# B15 GXE Turbo IS COMPLETE!



## chimmike (Oct 17, 2002)

That's right guys. T28 turbo!!!
Right now I'm only running a vortech FMU, walbro fuel pump, and SAFC.

I need to recirculate the blow off valve, and do some other odd stuff, but the car runs smoothly 

pics can be seen (for those of you who don't believe me, hahahaha)
at http://photos.yahoo.com/mistasentra


----------



## Teknokid (Jun 1, 2002)

Nice turbo, excellent work. :cheers: 
Glad to see another nissan going FI. I hope to go there someday, i heard its a beautiful place. :thumbup:


----------



## chimmike (Oct 17, 2002)

'tis indeed. Now to get it all tuned and stuff


----------



## SentraXERacer (Oct 7, 2002)

Good job, I was wondering if it was possible to transplant a SE-R fascia onto a lower model. Looked like it could be done, now I know. Did the bolts match up or was there modification necessary? Did you get it off of a junked SE-R? How much did the change cost?

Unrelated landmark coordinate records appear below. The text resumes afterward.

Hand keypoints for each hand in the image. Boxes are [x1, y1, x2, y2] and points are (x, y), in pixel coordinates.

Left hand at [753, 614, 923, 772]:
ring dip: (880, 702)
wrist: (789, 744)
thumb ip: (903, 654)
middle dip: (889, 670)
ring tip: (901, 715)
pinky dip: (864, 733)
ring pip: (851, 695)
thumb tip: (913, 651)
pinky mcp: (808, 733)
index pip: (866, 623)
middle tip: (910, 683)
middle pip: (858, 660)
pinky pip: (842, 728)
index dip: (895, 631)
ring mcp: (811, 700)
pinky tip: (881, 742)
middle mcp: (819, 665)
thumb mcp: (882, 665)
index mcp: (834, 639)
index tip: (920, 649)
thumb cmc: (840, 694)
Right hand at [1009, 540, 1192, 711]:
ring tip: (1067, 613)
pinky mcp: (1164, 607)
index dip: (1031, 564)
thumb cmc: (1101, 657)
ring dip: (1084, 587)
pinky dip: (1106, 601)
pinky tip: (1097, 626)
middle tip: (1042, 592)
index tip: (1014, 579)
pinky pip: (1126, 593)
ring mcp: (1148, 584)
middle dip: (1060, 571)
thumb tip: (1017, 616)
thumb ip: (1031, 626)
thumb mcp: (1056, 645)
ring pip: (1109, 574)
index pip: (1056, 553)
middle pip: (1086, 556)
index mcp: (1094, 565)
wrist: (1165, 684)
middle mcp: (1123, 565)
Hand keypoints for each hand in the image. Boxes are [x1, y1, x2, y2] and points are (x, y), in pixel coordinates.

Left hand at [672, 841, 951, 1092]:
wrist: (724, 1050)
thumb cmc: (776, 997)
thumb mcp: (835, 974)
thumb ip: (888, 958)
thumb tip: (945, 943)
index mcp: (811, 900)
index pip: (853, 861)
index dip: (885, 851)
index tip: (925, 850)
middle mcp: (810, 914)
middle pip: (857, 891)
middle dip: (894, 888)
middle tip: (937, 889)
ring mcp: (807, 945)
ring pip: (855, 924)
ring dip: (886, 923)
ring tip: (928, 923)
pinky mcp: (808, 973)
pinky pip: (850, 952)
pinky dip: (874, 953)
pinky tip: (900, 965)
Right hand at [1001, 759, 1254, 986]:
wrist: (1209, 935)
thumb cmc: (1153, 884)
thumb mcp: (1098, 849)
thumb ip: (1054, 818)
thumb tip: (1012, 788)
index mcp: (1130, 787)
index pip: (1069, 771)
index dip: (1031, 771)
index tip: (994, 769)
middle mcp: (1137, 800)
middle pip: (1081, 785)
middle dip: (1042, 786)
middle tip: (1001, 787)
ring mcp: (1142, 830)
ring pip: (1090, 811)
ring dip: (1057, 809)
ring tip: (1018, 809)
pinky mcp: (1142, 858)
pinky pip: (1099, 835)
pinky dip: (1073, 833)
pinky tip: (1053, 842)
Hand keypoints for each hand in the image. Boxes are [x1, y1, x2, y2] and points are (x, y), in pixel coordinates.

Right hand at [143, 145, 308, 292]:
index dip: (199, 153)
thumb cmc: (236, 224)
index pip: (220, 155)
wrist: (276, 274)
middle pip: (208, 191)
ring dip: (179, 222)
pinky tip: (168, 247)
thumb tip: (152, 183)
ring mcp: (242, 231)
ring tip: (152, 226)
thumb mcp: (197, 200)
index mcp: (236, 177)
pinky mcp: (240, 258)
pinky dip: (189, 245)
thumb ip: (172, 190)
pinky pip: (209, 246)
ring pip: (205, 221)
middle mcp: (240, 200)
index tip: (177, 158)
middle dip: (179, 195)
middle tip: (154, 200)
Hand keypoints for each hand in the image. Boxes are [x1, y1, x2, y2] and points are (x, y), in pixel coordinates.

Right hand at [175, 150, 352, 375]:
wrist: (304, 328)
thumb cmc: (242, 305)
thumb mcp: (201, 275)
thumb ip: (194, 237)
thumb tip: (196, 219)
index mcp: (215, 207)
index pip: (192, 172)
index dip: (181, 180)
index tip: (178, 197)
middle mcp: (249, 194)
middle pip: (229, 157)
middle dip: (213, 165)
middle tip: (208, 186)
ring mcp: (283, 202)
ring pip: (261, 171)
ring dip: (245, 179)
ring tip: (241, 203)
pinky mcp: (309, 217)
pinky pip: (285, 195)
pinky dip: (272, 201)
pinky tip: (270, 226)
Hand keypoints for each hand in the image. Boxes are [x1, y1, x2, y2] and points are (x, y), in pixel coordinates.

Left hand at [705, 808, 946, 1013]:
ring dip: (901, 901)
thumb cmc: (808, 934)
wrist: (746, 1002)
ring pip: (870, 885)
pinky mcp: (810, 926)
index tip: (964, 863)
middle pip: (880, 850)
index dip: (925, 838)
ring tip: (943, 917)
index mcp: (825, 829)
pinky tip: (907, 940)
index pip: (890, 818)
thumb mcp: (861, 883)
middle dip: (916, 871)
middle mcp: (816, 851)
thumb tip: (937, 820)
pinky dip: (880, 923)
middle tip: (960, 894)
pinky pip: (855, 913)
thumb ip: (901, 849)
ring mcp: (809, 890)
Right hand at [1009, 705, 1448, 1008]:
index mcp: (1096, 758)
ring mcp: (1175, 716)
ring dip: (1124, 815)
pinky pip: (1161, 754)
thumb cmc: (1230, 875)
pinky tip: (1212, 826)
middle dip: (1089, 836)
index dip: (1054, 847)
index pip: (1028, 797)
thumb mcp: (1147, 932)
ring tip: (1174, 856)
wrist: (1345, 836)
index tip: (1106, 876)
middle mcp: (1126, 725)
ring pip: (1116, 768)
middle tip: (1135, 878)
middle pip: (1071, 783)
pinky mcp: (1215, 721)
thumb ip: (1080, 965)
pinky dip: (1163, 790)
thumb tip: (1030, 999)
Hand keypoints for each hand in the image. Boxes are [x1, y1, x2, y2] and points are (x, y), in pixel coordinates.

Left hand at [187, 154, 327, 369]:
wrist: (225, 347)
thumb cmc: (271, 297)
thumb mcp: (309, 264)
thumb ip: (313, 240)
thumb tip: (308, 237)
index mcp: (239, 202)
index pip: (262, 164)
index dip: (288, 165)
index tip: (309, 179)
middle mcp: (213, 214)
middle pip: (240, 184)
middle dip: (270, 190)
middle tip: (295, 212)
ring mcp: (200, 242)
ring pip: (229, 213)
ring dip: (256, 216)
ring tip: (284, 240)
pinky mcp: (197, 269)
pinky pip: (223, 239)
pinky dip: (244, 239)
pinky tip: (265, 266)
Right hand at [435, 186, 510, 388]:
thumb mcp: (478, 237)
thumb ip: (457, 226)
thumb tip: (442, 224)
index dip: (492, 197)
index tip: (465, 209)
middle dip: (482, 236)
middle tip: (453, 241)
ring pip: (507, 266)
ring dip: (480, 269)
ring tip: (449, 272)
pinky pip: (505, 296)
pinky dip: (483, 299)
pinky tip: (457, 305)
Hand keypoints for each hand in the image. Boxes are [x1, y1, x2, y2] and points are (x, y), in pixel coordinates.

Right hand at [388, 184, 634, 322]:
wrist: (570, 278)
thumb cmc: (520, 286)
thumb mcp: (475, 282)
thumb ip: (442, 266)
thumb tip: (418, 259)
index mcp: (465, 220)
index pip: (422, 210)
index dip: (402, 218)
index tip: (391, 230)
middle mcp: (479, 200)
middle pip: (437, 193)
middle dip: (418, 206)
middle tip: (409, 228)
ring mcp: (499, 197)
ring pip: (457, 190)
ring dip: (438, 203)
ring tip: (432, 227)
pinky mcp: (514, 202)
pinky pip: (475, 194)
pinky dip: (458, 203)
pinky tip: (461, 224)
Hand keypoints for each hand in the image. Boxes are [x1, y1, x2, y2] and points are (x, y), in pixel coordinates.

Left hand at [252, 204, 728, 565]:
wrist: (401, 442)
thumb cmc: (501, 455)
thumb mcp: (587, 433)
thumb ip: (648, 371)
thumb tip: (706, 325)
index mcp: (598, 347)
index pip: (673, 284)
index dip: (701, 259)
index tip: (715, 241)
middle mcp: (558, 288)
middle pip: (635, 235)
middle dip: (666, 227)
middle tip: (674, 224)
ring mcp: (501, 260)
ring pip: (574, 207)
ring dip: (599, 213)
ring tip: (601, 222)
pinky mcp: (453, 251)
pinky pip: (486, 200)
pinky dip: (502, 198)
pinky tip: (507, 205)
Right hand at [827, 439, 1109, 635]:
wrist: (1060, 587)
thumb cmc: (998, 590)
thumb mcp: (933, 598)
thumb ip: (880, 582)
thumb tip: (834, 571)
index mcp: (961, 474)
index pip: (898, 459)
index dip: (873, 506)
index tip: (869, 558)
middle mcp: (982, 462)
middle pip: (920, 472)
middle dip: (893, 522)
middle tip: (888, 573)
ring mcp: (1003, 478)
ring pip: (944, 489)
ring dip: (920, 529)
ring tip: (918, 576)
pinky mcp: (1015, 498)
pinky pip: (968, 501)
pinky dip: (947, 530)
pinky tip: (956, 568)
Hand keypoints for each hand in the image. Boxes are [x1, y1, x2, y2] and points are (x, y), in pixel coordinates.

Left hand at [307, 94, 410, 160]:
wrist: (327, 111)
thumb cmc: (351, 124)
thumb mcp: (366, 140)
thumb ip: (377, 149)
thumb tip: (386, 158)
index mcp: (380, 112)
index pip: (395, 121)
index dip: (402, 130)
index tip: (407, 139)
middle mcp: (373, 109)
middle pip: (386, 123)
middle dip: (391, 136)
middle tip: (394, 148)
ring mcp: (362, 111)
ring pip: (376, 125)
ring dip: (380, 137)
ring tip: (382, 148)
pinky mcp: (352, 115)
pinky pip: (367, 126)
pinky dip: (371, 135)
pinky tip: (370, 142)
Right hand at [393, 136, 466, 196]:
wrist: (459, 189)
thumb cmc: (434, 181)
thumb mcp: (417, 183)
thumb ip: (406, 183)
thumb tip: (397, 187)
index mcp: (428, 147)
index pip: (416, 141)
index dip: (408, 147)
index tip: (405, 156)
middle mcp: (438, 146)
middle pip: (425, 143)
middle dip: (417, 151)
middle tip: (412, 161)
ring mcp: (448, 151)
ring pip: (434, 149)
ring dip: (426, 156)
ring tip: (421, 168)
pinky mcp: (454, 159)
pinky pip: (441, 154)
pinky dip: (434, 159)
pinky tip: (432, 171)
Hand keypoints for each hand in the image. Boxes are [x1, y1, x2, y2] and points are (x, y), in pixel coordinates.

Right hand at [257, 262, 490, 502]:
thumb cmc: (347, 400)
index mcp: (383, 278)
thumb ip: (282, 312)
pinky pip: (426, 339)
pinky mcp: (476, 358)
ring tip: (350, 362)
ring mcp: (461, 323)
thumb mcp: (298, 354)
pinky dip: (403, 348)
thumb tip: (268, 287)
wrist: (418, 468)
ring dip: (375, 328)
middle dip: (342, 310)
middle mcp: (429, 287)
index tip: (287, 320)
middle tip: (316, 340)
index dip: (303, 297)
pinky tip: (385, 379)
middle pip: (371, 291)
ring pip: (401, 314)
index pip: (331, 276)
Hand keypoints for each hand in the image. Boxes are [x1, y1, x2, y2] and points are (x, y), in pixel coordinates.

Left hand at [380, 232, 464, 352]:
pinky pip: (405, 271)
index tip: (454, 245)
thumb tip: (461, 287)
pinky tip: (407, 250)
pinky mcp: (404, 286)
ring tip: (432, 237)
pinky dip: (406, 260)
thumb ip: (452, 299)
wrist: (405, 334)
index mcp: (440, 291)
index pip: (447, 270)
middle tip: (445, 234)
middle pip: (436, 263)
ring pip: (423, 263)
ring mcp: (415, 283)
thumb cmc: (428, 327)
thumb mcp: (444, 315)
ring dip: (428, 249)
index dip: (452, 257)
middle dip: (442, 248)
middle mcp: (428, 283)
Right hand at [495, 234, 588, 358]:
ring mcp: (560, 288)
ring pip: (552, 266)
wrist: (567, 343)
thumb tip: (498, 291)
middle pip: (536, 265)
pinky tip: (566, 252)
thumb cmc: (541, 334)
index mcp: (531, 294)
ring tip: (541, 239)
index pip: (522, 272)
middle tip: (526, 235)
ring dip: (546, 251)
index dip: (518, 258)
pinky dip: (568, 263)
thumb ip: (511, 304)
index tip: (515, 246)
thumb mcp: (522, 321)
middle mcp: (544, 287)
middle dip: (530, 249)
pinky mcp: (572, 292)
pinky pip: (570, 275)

Did your GXE come with Base SE-R rims?


----------



## SentraXERacer (Oct 7, 2002)

You didnt really tow a 5000 pound trailer with your sentra did you? The towing capacity for these cars is only around 1500 pounds.


----------



## chimmike (Oct 17, 2002)

of course I did!! btw, that trailer weighs 8000lbs, and we went into the mountains 

there are a couple of bolts on the bumper that you won't be able to use, but no big deal. it bolts right up.
those wheels are from a 2001 Sentra SE model  I bought them before the SER was even for sale (b15 model, of course, lol)


----------



## Ruben (Oct 15, 2002)

chimmike said:


> *That's right guys. T28 turbo!!!
> Right now I'm only running a vortech FMU, walbro fuel pump, and SAFC.*


COOL! Nice work!


----------



## Mr SEntra (Oct 7, 2002)

Nice job Mike! Did you post a thread at B15? I must have missed it. Have a link to it?


----------



## chimmike (Oct 17, 2002)

yeah its over on B15...........entitled "Its ON now baby!"


----------



## Guest (Mar 28, 2003)

so how much power you figure its putting to the wheels?, gonna dyno it?


----------



## chimmike (Oct 17, 2002)

I'll dyno it for sure. I can't tell what I'm puttin down other than saying it feels really nice 
I still have some tuning to do


----------



## dry (Oct 21, 2002)

so how much boost can it handle so far? is this the first one (I'm not familiar with this chassis and engine)? I cant wait to here more info on this.


----------



## dry (Oct 21, 2002)

PS who's the guy with all the freckles?


----------



## Mr SEntra (Oct 7, 2002)

DryBoy said:


> *so how much boost can it handle so far? is this the first one (I'm not familiar with this chassis and engine)? I cant wait to here more info on this. *


This is the first B15(2000+) GXE to be under boost that I know of from the online community.


----------



## chimmike (Oct 17, 2002)

DryBoy said:


> *PS who's the guy with all the freckles? *


that's me  Mr.Sunburn.

I'm runnin straight 3psi-4psi


----------